The response from Trump’s opposition was outrage. The Washington Post fact checker gave it four Pinocchios. The director of the FBI, James Comey, rebuked Trump and said such a thing had never happened. James Clapper, Obama’s director of national intelligence, assured NBC’s Meet the Press that no warrants had been issued in 2016 to surveil members of the Trump campaign.

In a narrow sense, the pushback against Trump’s tweet was correct; Trump himself was never personally the target of an FBI wiretap. In any case, the president doesn’t order such a thing; the FBI applies for a warrant to eavesdrop on Americans from a secret court. No such warrant was issued to bug the president’s offices.

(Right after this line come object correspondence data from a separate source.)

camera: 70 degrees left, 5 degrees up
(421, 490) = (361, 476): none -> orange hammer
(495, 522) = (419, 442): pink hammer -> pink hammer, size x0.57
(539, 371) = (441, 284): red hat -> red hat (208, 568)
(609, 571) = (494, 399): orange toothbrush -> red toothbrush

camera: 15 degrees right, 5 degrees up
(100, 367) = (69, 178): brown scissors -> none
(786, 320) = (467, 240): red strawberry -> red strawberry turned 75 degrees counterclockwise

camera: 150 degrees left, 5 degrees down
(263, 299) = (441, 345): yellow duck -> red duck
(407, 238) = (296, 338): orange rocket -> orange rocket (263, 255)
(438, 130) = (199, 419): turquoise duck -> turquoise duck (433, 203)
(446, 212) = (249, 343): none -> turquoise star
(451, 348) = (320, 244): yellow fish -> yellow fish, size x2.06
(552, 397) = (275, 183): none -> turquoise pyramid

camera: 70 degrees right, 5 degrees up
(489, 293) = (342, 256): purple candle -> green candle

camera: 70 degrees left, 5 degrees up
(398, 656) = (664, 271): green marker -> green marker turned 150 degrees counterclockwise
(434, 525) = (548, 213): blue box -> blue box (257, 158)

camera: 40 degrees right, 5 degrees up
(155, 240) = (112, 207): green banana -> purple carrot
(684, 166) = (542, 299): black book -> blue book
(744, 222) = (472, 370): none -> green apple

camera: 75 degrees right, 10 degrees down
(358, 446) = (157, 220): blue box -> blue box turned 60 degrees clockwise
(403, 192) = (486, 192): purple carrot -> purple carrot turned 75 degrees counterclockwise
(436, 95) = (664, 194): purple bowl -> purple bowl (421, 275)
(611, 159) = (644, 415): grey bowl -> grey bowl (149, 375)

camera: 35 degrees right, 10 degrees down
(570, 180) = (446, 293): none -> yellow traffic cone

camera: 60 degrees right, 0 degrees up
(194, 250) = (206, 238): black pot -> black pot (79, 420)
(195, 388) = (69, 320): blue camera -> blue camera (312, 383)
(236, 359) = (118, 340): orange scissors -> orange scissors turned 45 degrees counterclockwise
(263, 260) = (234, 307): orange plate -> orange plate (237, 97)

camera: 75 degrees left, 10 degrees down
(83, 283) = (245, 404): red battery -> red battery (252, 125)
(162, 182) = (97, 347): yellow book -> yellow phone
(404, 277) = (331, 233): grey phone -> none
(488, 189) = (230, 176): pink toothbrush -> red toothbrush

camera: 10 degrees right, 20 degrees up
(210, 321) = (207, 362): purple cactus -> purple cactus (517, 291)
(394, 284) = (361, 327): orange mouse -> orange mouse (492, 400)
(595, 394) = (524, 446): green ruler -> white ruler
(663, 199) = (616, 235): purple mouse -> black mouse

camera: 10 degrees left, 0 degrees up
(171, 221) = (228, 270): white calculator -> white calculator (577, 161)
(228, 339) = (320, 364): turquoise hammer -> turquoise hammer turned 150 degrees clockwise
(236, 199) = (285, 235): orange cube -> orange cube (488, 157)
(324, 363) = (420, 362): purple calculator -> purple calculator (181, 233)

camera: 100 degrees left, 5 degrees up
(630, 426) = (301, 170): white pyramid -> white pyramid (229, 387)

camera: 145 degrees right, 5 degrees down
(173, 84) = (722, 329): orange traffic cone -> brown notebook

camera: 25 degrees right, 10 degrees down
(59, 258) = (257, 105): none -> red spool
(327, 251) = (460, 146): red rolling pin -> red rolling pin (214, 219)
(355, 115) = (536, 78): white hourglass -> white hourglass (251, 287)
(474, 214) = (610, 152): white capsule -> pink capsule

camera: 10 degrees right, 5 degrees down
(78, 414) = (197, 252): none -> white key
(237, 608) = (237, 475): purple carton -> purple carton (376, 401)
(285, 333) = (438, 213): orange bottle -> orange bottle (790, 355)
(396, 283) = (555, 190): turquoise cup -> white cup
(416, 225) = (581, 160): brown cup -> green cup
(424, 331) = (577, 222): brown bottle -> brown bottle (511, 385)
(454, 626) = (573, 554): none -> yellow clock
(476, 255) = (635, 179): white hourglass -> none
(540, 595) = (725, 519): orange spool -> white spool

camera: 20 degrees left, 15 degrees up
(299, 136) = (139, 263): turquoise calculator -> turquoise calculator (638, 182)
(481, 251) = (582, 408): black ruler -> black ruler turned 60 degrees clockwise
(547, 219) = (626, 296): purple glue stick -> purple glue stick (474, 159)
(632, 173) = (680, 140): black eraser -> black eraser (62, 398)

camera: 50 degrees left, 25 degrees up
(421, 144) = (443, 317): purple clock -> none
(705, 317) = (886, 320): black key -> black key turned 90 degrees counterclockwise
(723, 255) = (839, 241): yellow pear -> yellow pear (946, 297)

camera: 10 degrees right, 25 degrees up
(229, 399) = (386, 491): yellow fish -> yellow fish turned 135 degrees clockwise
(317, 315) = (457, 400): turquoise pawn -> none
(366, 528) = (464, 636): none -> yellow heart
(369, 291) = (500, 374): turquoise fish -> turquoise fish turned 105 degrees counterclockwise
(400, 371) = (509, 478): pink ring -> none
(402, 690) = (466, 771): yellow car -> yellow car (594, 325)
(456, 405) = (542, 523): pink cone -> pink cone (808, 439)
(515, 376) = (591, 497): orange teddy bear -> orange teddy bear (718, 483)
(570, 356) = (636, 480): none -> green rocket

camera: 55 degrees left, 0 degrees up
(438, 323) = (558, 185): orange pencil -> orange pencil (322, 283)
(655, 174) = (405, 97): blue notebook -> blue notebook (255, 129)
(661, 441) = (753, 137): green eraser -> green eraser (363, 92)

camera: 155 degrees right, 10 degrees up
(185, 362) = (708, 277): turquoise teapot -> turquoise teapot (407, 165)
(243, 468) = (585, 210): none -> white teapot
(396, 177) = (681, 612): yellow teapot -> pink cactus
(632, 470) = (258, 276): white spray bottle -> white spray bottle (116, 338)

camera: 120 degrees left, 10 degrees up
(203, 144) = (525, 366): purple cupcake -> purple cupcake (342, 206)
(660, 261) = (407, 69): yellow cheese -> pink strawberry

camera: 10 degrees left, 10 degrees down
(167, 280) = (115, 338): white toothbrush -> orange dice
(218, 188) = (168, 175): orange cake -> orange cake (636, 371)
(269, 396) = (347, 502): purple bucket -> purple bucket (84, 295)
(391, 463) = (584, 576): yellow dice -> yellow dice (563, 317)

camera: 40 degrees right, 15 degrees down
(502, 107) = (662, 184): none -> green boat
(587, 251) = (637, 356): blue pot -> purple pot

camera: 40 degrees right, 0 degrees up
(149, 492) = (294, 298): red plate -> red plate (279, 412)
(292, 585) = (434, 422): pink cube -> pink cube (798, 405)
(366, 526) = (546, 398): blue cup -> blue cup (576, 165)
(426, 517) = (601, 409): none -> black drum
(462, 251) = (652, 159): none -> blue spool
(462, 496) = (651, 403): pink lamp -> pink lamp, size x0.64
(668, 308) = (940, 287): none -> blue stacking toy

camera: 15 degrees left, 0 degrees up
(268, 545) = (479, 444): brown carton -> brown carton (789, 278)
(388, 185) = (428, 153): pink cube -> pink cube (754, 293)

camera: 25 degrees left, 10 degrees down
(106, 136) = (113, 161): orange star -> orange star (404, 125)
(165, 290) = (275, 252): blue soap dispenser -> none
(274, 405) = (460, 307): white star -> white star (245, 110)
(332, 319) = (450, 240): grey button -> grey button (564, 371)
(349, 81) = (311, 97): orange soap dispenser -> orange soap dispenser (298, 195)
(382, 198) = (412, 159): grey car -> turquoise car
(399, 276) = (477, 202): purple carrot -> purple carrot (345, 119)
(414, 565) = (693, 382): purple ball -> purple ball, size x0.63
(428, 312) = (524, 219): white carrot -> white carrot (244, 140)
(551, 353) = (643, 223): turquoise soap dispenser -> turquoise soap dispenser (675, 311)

But the furious denials were misleading. To paraphrase a cliché from 2016, Trump’s tweet should have been taken seriously, not literally. Obama did not tap Trump’s phones. But his FBI did spy on Trump’s campaign. That fact is no longer in dispute. The question is whether the FBI was justified in treating the Trump campaign itself as a suspect in this crime against the 2016 election.

I’d quibble with a couple of points — for example, it does appear FBI was monitoring phones in Trump’s campaign HQ and transition team, which sure sound like “Trump’s phones” to me — but it’s a good review.